Information supplied:
-------

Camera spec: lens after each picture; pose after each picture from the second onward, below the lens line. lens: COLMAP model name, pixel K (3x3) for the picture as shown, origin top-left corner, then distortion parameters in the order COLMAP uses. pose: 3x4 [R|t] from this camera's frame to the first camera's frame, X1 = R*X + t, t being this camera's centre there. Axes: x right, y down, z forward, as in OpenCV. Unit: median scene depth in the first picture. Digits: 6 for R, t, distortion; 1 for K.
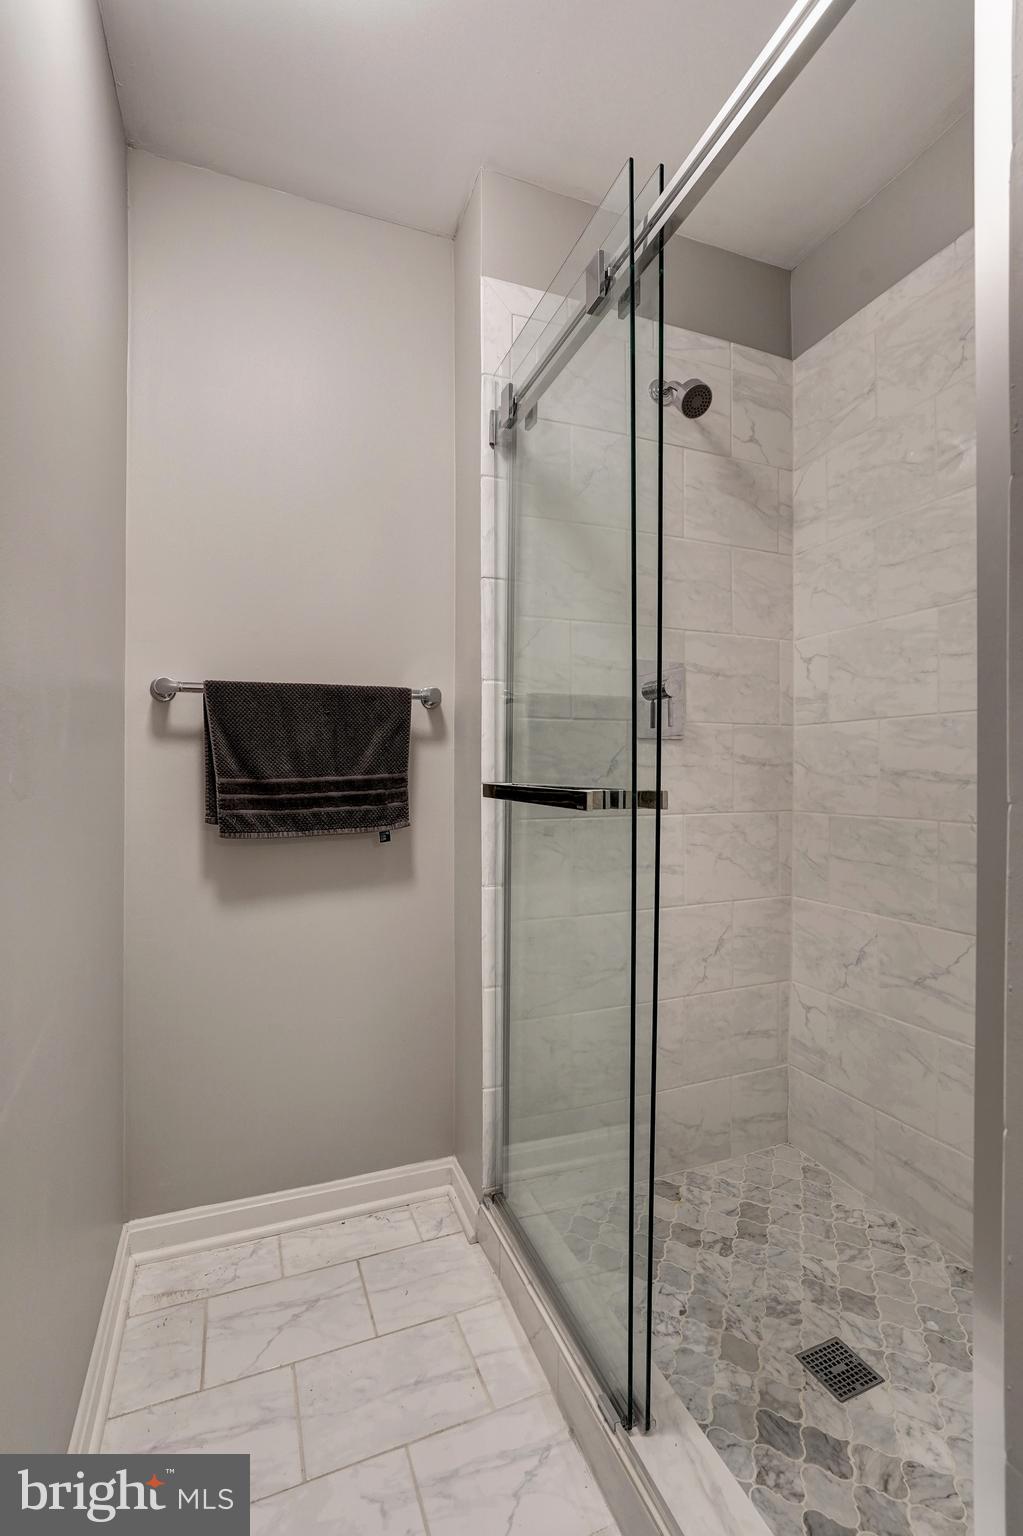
lens RADIAL K [[715.6, 0, 521.6], [0, 715.6, 770.9], [0, 0, 1]] dist [-0.032473, 0.014162]
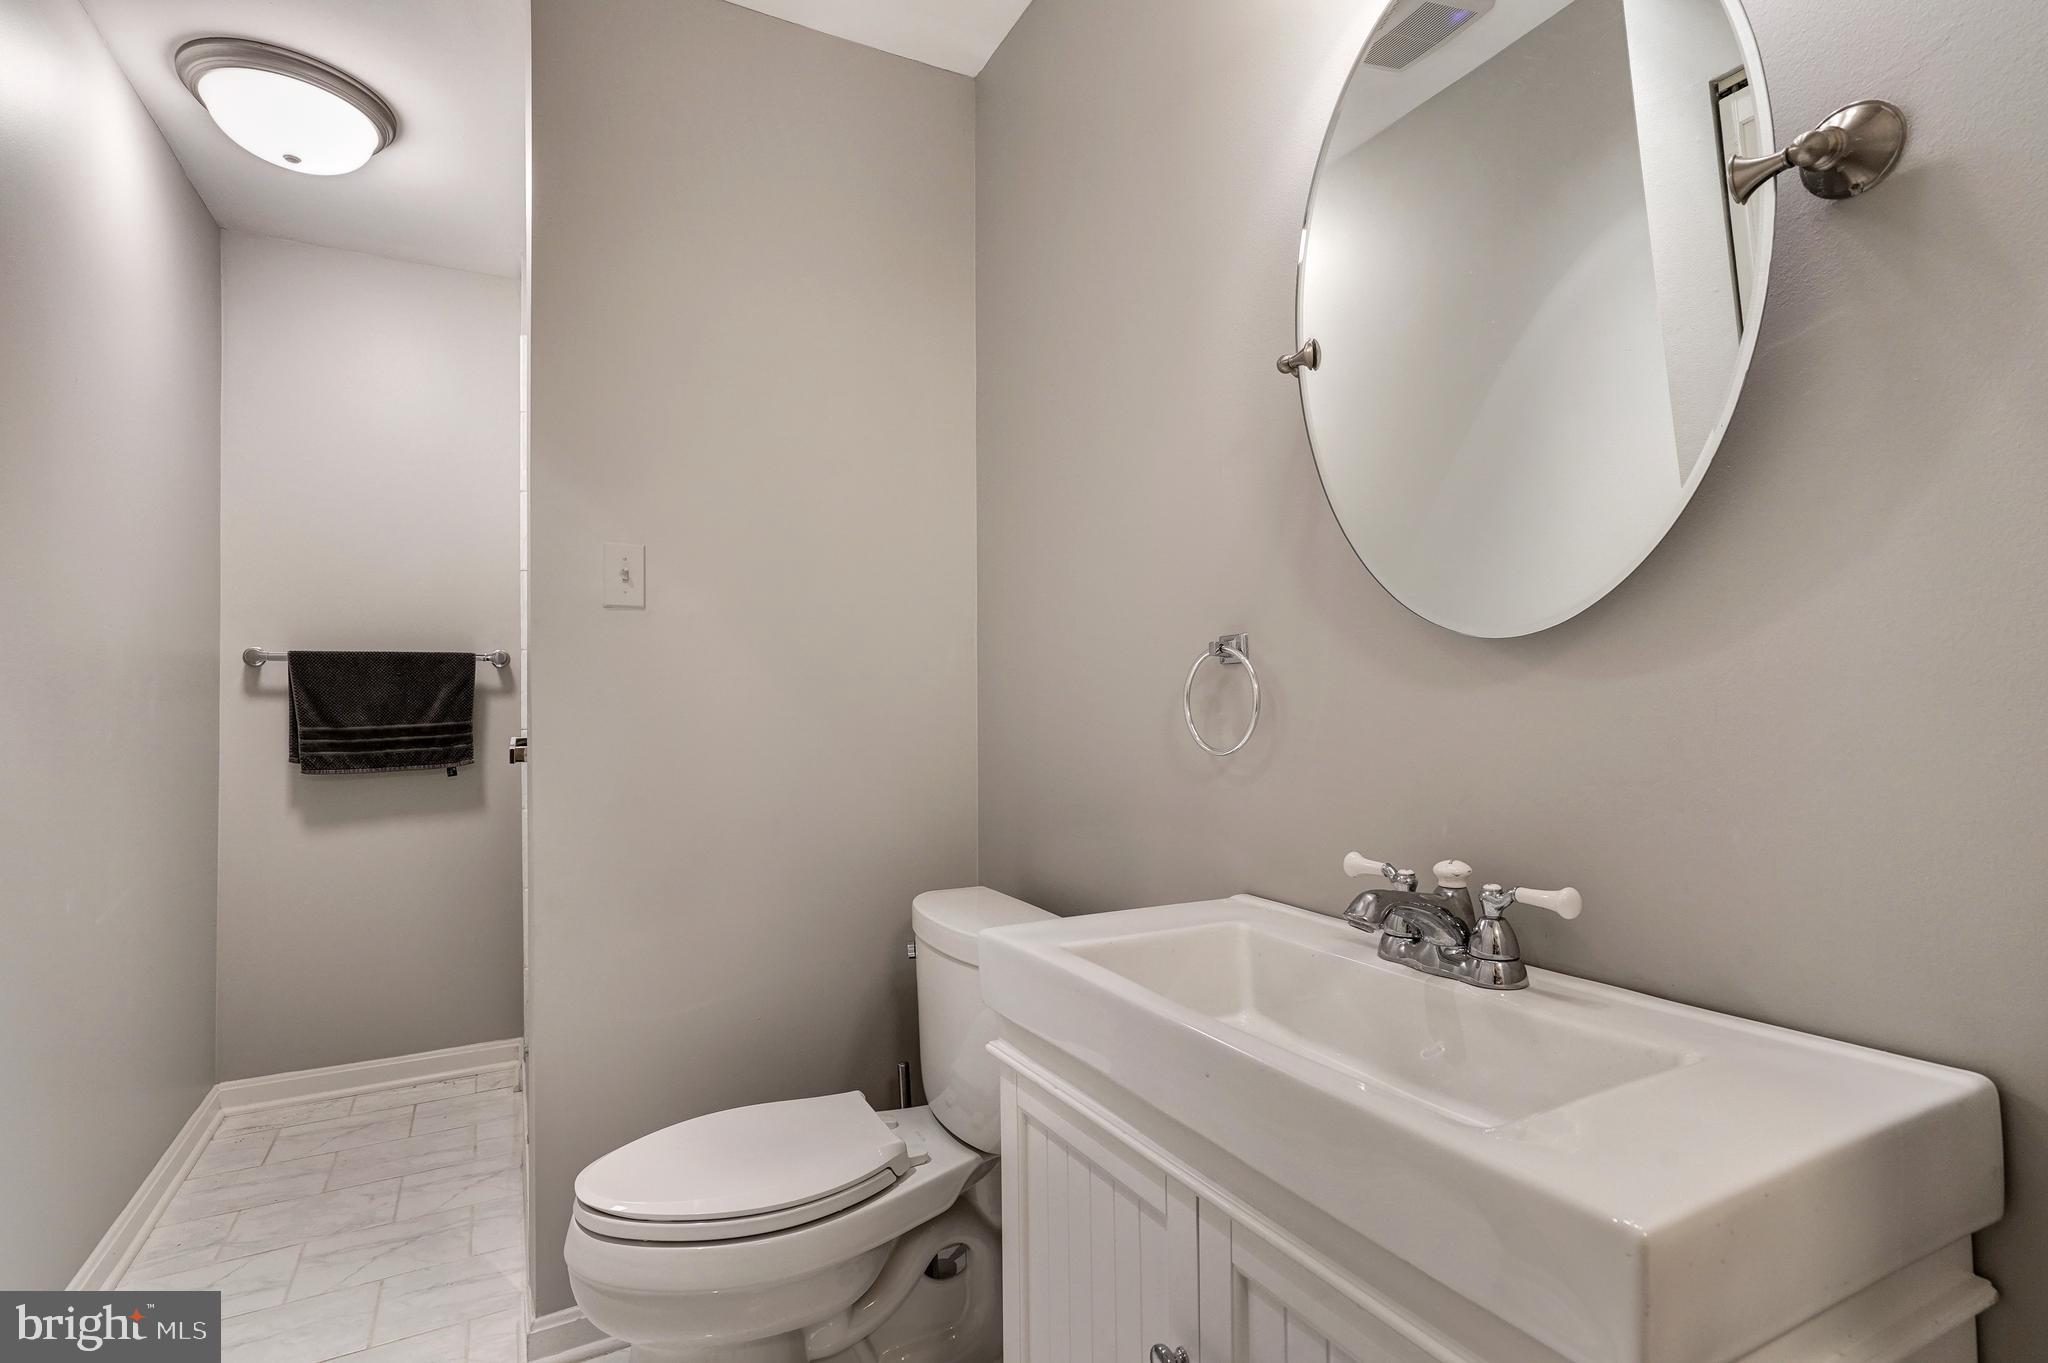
lens RADIAL K [[954.2, 0, 1015.7], [0, 954.2, 680.5], [0, 0, 1]] dist [-0.032473, 0.014162]
pose [[0.992182, -0.000615, 0.124801, 0.613336], [0.002211, 0.999918, -0.012650, -0.047384], [-0.124783, 0.012827, 0.992101, -0.804855]]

-------

Problem requirements:
Rewrite the material with every "Digits" changed to "Precision" and everything else left as it is. Omit the pictures from your output.

Result of this exercise:
Camera spec: lens after each picture; pose after each picture from the second onward, below the lens line. lens: COLMAP model name, pixel K (3x3) for the picture as shown, origin top-left corner, then distortion parameters in the order COLMAP uses. pose: 3x4 [R|t] from this camera's frame to the first camera's frame, X1 = R*X + t, t being this camera's centre there. Axes: x right, y down, z forward, as in OpenCV. Unit: median scene depth in the first picture. Precision: 6 for R, t, distortion; 1 for K.
lens RADIAL K [[715.6, 0, 521.6], [0, 715.6, 770.9], [0, 0, 1]] dist [-0.032473, 0.014162]
lens RADIAL K [[954.2, 0, 1015.7], [0, 954.2, 680.5], [0, 0, 1]] dist [-0.032473, 0.014162]
pose [[0.992182, -0.000615, 0.124801, 0.613336], [0.002211, 0.999918, -0.012650, -0.047384], [-0.124783, 0.012827, 0.992101, -0.804855]]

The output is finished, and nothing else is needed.